Segment Start: Given passage
= Paul Reardon =

American judge (1909–1988)

Paul Cashman Reardon (December 23, 1909 – July 29, 1988) was an American justice of the Massachusetts Supreme Judicial Court from 1962 to 1972. He was appointed by Governor John Volpe.

==Early life, education, career, and military service==
Born in Quincy, Massachusetts to Dr. Daniel B. Reardon and Mary Cashman Reardon, Reardon attended Quincy High School where he was "the premier debater on the Quincy team". Reardon spent a year at Phillips Academy in Andover, Massachusetts, before entering Harvard College, from which he received a B.A., cum laude, in 1932. He received his J.D. from Harvard Law School in 1935, and entered the practice of law with a Massachusetts firm that year.

In 1939, Reardon started his own practice and married Ann Leich. Reardon joined the United States Navy during World War II, achieving the rank of Lieutenant. Following the war he again practiced with a firm until 1953, when he was appointed as Counsel to Governor Christian Herter.
Segment End: Given passage
**Exercise brief**
From the Paul Reardon biography, list every school or college he attended.
Segment Start: Records shown
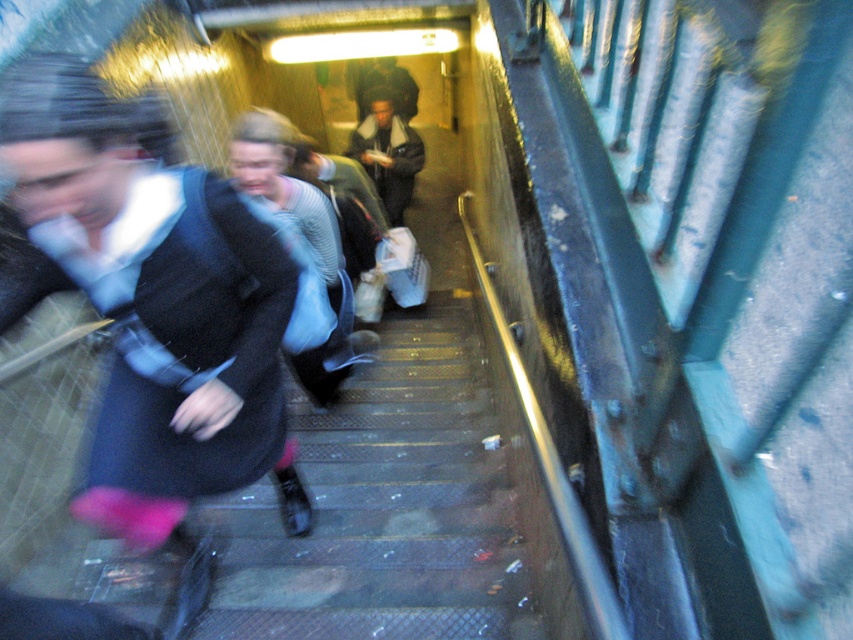
Is dark gray jacket at center bigger than dark brown leather jacket at center?

Incorrect, dark gray jacket at center is not larger than dark brown leather jacket at center.

This screenshot has height=640, width=853. What do you see at coordinates (387, 150) in the screenshot?
I see `dark gray jacket at center` at bounding box center [387, 150].

Consider the image. Who is more forward, (368, 97) or (399, 68)?

Point (368, 97)

Identify the location of dark gray jacket at center. The height and width of the screenshot is (640, 853). (387, 150).

Is the position of metallic gray stairs at center less distant than that of dark brown leather jacket at center?

Yes, it is in front of dark brown leather jacket at center.

Image resolution: width=853 pixels, height=640 pixels. I want to click on metallic gray stairs at center, so click(384, 506).

In order to click on metallic gray stairs at center in this screenshot , I will do `click(384, 506)`.

Does matte black coat at left have a lesser width compared to metallic gray stairs at center?

Indeed, matte black coat at left has a lesser width compared to metallic gray stairs at center.

Does matte black coat at left appear under metallic gray stairs at center?

Actually, matte black coat at left is above metallic gray stairs at center.

At what (x,y) coordinates should I click in order to perform the action: click on matte black coat at left. Please return your answer as a coordinate pair (x, y). The image size is (853, 640). Looking at the image, I should click on (148, 305).

Locate an element on the screen. This screenshot has height=640, width=853. matte black coat at left is located at coordinates (148, 305).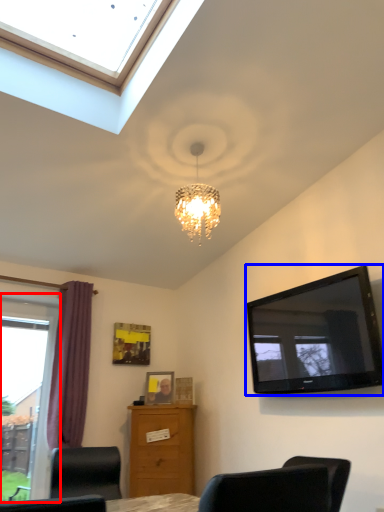
Question: Which object appears closest to the camera in this image, window (highlighted by a red box) or television (highlighted by a blue box)?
Segment End: Records shown
**Reply to the task**
Quincy High School, Phillips Academy, Harvard College, Harvard Law School